IT’S time to find out once and for all if noise pollution in the oceans is really harming whales and dolphins, a prestigious American scientific panel says.

Concerns that ships and underwater sonar equipment are deafening marine mammals have affected military exercises, and are beginning to impede scientific research. A report last week by the US National Research Council recommends that a single federal agency should be charged with tackling the problem.

People have long been worried that the cacophony produced by ships and sonar might confuse animals that use sound to communicate and navigate. The report says that while extremely loud noise can damage animals’ ears, there is a dearth of information on whether the ocean is actually getting noisier. The effect of a larger number of boats could be offset by quieter engines.

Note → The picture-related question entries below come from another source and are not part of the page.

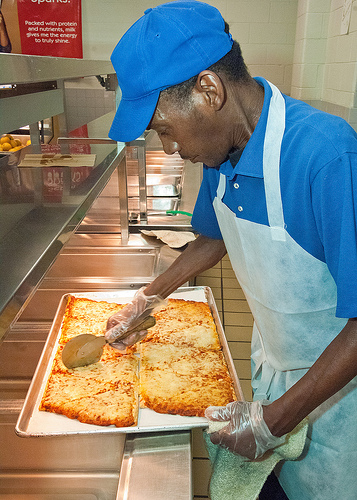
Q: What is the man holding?
A: A pizza tray.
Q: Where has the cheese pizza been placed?
A: On a tray.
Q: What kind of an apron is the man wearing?
A: A paper apron.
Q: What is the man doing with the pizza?
A: Cutting it.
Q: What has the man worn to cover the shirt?
A: An apron.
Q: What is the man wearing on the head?
A: A blue cap.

There is “at least an indirect causal relationship” between military exercises and fatal beachings of beaked whales, the panel found. But the secrecy surrounding military exercises and the fact that no one tracked the whales during the sound exposure means no one knows exactly how the sonar might cause whales to beach. Beachings have happened when the US Navy has used its mid-frequency sonar, which operates between 1 and 10 kilohertz. Seismic surveys that fire loud blasts of sound at the ocean bottom, and the Navy’s new low-frequency active sonar (100 hertz to 1 kilohertz) which tracks submarines over larger distances, have also raised concerns.

But the law is struggling to keep up. For example, Peter Tyack at the Woods Hole Oceanographic Institution (WHOI) in Massachusetts has developed a high-frequency “whale-finder” sonar that operates outside the hearing range of baleen whales. But last month, a court blocked Tyack’s permit to carry out tests with the equipment after environmentalists complained that his research into sonar, including the whale-finder, could be harming whales.

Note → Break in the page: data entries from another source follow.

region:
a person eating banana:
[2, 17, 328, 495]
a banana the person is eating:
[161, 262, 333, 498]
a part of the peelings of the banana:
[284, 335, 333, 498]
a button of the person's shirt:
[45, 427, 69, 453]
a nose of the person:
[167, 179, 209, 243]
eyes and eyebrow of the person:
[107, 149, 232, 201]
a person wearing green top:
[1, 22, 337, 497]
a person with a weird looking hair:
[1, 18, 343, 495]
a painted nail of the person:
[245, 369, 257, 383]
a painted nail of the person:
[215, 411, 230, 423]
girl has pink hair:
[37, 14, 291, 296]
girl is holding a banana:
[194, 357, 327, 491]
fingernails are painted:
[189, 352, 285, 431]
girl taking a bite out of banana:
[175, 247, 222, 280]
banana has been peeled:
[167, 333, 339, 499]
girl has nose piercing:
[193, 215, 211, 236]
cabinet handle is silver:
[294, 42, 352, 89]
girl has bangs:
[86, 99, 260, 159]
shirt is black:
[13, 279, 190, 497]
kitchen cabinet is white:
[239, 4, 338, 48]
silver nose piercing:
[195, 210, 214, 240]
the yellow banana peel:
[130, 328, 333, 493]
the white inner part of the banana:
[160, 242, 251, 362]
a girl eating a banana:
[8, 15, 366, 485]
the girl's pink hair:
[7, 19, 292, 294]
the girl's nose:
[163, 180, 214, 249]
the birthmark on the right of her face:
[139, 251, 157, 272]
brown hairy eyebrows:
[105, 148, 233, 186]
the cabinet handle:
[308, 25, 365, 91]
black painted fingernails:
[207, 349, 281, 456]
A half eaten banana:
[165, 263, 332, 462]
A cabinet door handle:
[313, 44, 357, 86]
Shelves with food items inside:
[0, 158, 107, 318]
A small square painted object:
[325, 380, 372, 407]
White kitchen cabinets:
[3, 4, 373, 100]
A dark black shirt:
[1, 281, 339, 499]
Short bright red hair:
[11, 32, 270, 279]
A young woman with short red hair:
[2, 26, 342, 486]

Yet Tyack’s sonar is designed to protect whales by checking whether any are nearby before sounding using lower-frequency noise begins. It also uses the same frequency as the unregulated fish-finding sonars used by fishing boats. “To regulate one and not the other makes no sense,” he says.

“A federal body should help avoid this,” says the chair of the committee, George Frisk, an acoustic engineer at WHOI. Because the oceans are a common resource, international regulations would be the best way to tackle the problem in the long term, he says.